Similarly for computational methods such as MD simulations with high performance computing, there are limitations [19]. These reside primarily with their ability to obtain sufficient sampling statistics in order to converge metrics such as permeability estimates. Using either the ISD framework or our flux-based method, convergence at 310 K remains highly challenging, and for flux-based methods, computationally intractable for permeabilities < 10–6 cm/s [26]. Our MD model does not model the paracellular pathway, only the transcellular pathway. Among the other challenges of using MD simulations of CNS penetration is reconciling the choice of model with the experimental setup. To date, no simulation attempt is known to model the paracellular pathway, which is the transport of drugs across the tight junctions of the BBB. This is partly due to the complexities in building a cell–cell system to represent the paracellular pathway. The paracellular pathway is crucial for the overall transport of drugs across the BBB, and further research is needed to accurately model this pathway.

A deep understanding of the molecular mechanisms underlying BBB transport is crucial for the development of effective therapeutics for CNS disorders. Further research is needed to understand how these mechanisms are affected by disease states, such as BBB dysfunction in neurodegenerative and psychiatric disorders [4]. This will provide insights into how the BBB can be targeted to enhance drug delivery to the brain in these disorders, and how future simulation topologies can be developed to better capture these affects.

In addition to the scientific value of the proposed method, it is also important to consider the practicality, scalability and cost-effectiveness for routine use in drug development and discovery [72]. This method is easy to implement and is fast and cost-effective and it should be able to handle large sets of compounds, as is typically required in a drug discovery pipeline. The use of high-T methodology has a cost-saving component that is well documented [73], and the use of GPU technology is a further cost-saving measure that scales well. As a next step, the approach outlined here could be combined with a combinatorial chemistry array of compounds as input for unbiased presynthetic screening for a library of drugs for optimizing BBB penetration via chemical modification.

Conclusion

We describe an advance in the development of the in silico design and optimization of CNS drugs.
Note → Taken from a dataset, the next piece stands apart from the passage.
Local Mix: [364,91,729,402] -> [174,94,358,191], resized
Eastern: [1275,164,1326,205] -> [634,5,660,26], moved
By using a single high-temperature simulation that requires between 24 and 72 h of user time on a conventional GPU computing node, our method predicts a relative ranking in CNS penetration for novel compounds using a dataset of simulated permeabilities. In the future, this technology can be applied to lower temperature simulations, pending suitable hardware advances, and can easily be integrated into a larger and more efficient platform accelerating drug discovery (e.g., to screen a library of compounds and find candidates that enhance brain exposure). In particular, the current framework is applicable to any atomically parameterizable chemistry, including peptides and other biologicals, which are not currently covered by many in silico techniques.
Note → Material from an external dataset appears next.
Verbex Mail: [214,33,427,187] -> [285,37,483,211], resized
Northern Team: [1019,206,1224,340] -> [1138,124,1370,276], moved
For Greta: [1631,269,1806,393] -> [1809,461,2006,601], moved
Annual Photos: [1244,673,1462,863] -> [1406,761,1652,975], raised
By simulating a library of interest at high temperature and constructing a regression from the dataset of Psim,167C versus Papp it is possible to do relative permeability prediction rankings for arbitrary compounds compared to a dataset of simulated permeabilities. The user needs to input a single simulation at high-T to perform a ranking of the compound at 37 °C to get a fit with a mean error to experiment below one (0.44–0.55) order of magnitude.
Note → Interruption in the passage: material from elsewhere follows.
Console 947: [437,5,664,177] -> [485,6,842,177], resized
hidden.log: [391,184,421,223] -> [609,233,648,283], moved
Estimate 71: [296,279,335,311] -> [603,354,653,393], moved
The wealth of detailed information provided by atomic-resolution simulation trajectories can be used to identify lead compounds through high-throughput screening and pre-synthetically guide lead compound design for enhancing CNS exposure. The presented approach provides a rapid and efficient way to determine the transmembrane transport of CNS compounds and could be useful for identifying promising lead compounds early in the drug development process.